‘Typecasting St Bernards’ Stephen Frith
The commission to make additions to the former church of St Bernards’ at Reidsdale, near Braidwood, NSW, offered an opportunity to explore notions of type in architecture. The church sits in the middle of a paddock in a rural setting. The architectural challenge for the new design becomes in large part one which plays with type: kitchens as side chapels, bathrooms as a belltower.

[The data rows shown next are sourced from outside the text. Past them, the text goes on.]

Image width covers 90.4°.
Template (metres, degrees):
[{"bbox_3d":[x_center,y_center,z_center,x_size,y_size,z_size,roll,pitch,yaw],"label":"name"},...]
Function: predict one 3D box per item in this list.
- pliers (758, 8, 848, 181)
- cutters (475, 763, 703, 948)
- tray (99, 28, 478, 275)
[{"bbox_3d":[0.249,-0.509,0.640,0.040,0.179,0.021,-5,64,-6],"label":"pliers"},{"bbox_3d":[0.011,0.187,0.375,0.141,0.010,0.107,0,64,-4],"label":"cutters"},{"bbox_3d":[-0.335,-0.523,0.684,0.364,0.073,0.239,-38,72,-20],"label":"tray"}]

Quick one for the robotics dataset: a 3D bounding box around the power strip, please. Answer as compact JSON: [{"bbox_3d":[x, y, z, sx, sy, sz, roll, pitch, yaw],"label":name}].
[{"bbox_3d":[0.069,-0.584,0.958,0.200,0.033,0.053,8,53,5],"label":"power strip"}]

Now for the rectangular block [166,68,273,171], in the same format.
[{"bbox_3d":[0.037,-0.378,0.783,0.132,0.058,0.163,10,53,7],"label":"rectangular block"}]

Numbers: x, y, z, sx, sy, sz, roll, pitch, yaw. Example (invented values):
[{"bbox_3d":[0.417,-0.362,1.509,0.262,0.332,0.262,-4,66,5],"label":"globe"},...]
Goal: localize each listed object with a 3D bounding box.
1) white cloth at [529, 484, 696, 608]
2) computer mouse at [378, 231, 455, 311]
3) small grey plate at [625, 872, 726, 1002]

Type in the history of architecture is inextricably linked with the study of rhetoric, especially that part of rhetoric concerned with memory. In the community of structures that form the city, the interpretation of its architectural language, its signification, is dependent on type. Type in architecture is part of the internal reference structure of the mind. The assumption that there is a perfect type for architecture is a characteristic of later post- Enlightenment speculation, especially that at the Ecole Polytechnique in France. Type is moralised, characterised by notions of what is ‘correct’: type in architecture becomes a speculation on origins, as if by being true to type, by a process of whittling, architecture is reduced to its essence. Such reduction of elements becomes an issue of legibility, of the clear reading of architectural elements through the language of type.
Type expressed as a participation in origins is distinguished against the notion of a ‘model’ in architecture, suggesting a rigid adherence to a predetermined path. Type carries with it the suggestion of an a-temporal participation, operating in the same way as a participation in myth. At St. Bernard’s Reidsdale, notions of type are explored with some license, best explained as a ‘conversation’ with the nineteenth century Gothic Revival church. This both gives freedom to architectural invention, while engaging with that understanding of type which seeks the appropriate telos, the right and good end of the architecture.